The Overload dashboard lets you monitor the performance of the parts of your cluster relevant to the cluster's admission control system. This includes CPU usage, the runnable goroutines waiting per CPU, the health of the persistent stores, and the performance of admission control system when it is enabled.
To view this dashboard, access the DB Console, click Metrics in the left-hand navigation, and select Dashboard > Overload.
Dashboard navigation
Use the Graph menu to display metrics for your entire cluster or for a specific node.
To the right of the Graph and Dashboard menus, a time interval selector allows you to filter the view for a predefined or custom time interval. Use the navigation buttons to move to the previous, next, or current time interval. When you select a time interval, the same interval is selected in the SQL Activity pages. However, if you select 10 or 30 minutes, the interval defaults to 1 hour in SQL Activity pages.
Hovering your mouse pointer over the graph title will display a tooltip with a description and the metrics used to create the graph.
When hovering on graphs, crosshair lines will appear at your mouse pointer. The series' values corresponding to the given time in the cross hairs are displayed in the legend under the graph.
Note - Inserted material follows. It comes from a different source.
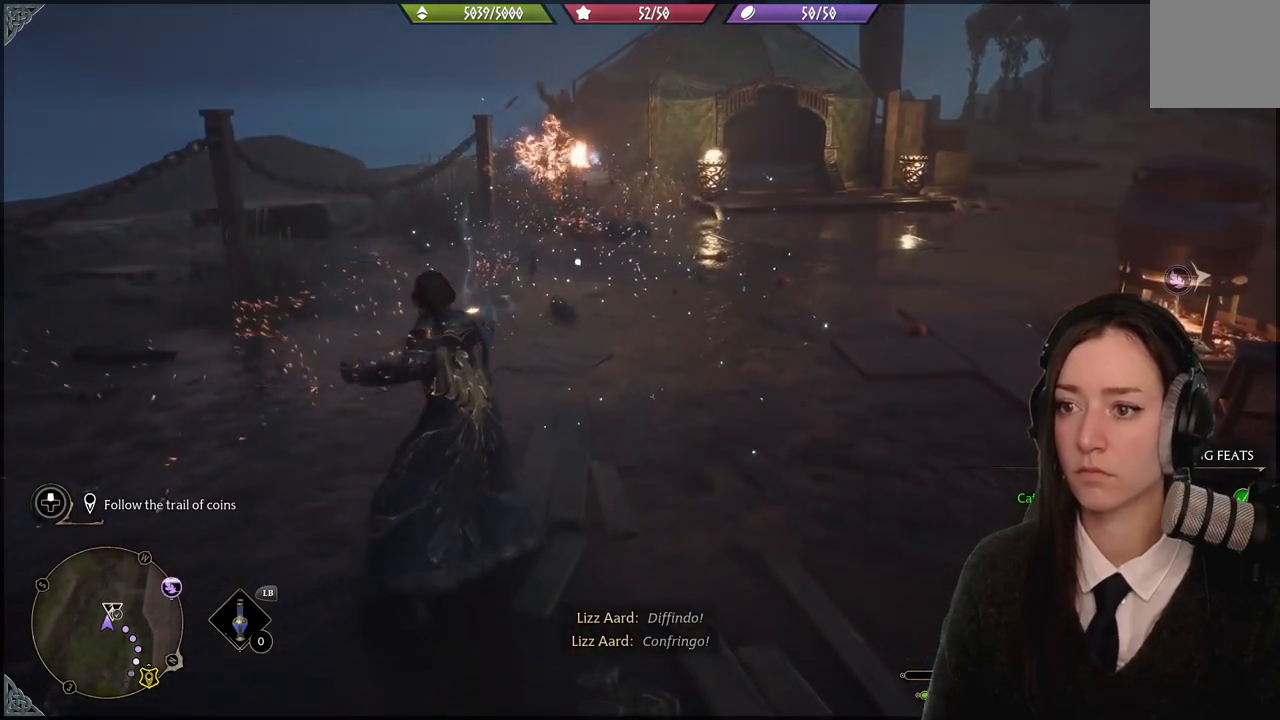
{"buttons": [], "left_stick": "down", "right_stick": "right", "events": []}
Hovering the mouse pointer on a given series displays the corresponding value near the mouse pointer and highlights the series line (graying out other series lines). Click anywhere within the graph to freeze the values in place. Click anywhere within the graph again to cause the values to change with your mouse movements once more.
In the legend, click on an individual series to isolate it on the graph. The other series will be hidden, while the hover will still work. Click the individual series again to make the other series visible. If there are many series, a scrollbar may appear on the right of the legend. This is to limit the size of the legend so that it does not get endlessly large, particularly on clusters with many nodes.
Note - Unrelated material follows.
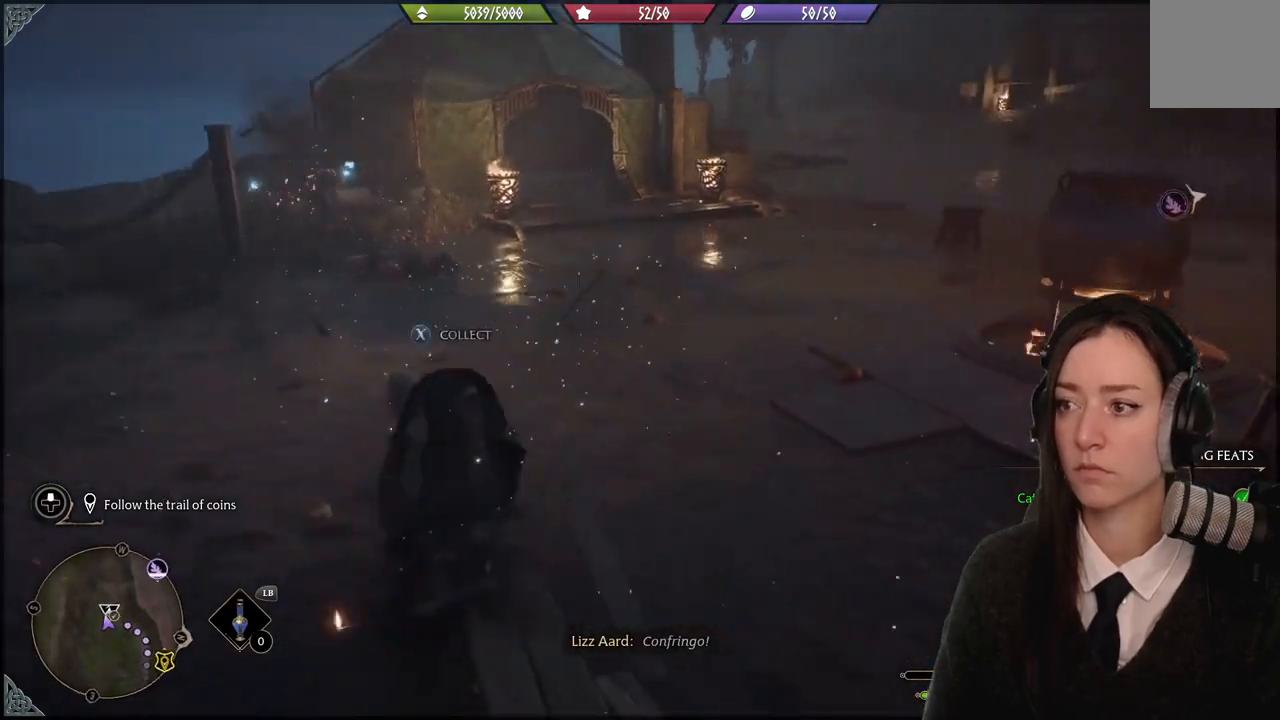
{"buttons": [], "left_stick": "center", "right_stick": "center", "events": [[167, "left_stick", "center"], [200, "right_stick", "up-right"], [367, "right_stick", "center"]]}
The Overload dashboard displays the following time series graphs:
CPU percent
The CPU Percent graph displays the current user and system CPU percentage consumed by the CockroachDB process, normalized by number of cores, as tracked by the sys.cpu.combined.percent-normalized
metric.
This graph shows the CPU consumption by the CockroachDB process, and excludes other processes on the node. Use the Host CPU Percent graph to measure the total CPU consumption across all processes.
In the node view, the graph shows the percentage of CPU in use by the CockroachDB process for the selected node.
In the cluster view, the graph shows the percentage of CPU in use by the CockroachDB process across all nodes.
Expected values for a healthy cluster: CPU utilized by CockroachDB should not persistently exceed 80%. Because this metric does not reflect system CPU usage, values above 80% suggest that actual CPU utilization is nearing 100%.
For multi-core systems, the percentage of CPU usage is calculated by normalizing the CPU usage across all cores, whereby 100% utilization indicates that all cores are fully utilized.
Goroutine Scheduling Latency: 99th percentile
This graph shows the 99th percentile of scheduling latency for Goroutines, as tracked by the go.scheduler_latency-p99
metric. A value above 1ms
here indicates high load that causes background (elastic) CPU work to be throttled.
- In the node view, the graph shows the 99th percentile of scheduling latency for Goroutines on the selected node.
- In the cluster view, the graph shows the 99th percentile of scheduling latency for Goroutines across all nodes in the cluster.
Runnable Goroutines per CPU
This graph shows the number of Goroutines waiting to run per CPU. This graph should rise and fall based on CPU load. Values greater than 50 are considered high.
In the node view, the graph shows the number of Goroutines waiting per CPU on the selected node.
In the cluster view, the graph shows the number of Goroutines waiting per CPU across all nodes in the cluster.
Elastic CPU Utilization
This graph shows the CPU utilization by elastic (background) work, compared to the limit set for elastic work, as tracked by the admission.elastic_cpu.utilization
and the admission.elastic_cpu.utilization_limit
metrics.
- In the node view, the graph shows elastic CPU utilization and elastic CPU utilization limit as percentages on the selected node.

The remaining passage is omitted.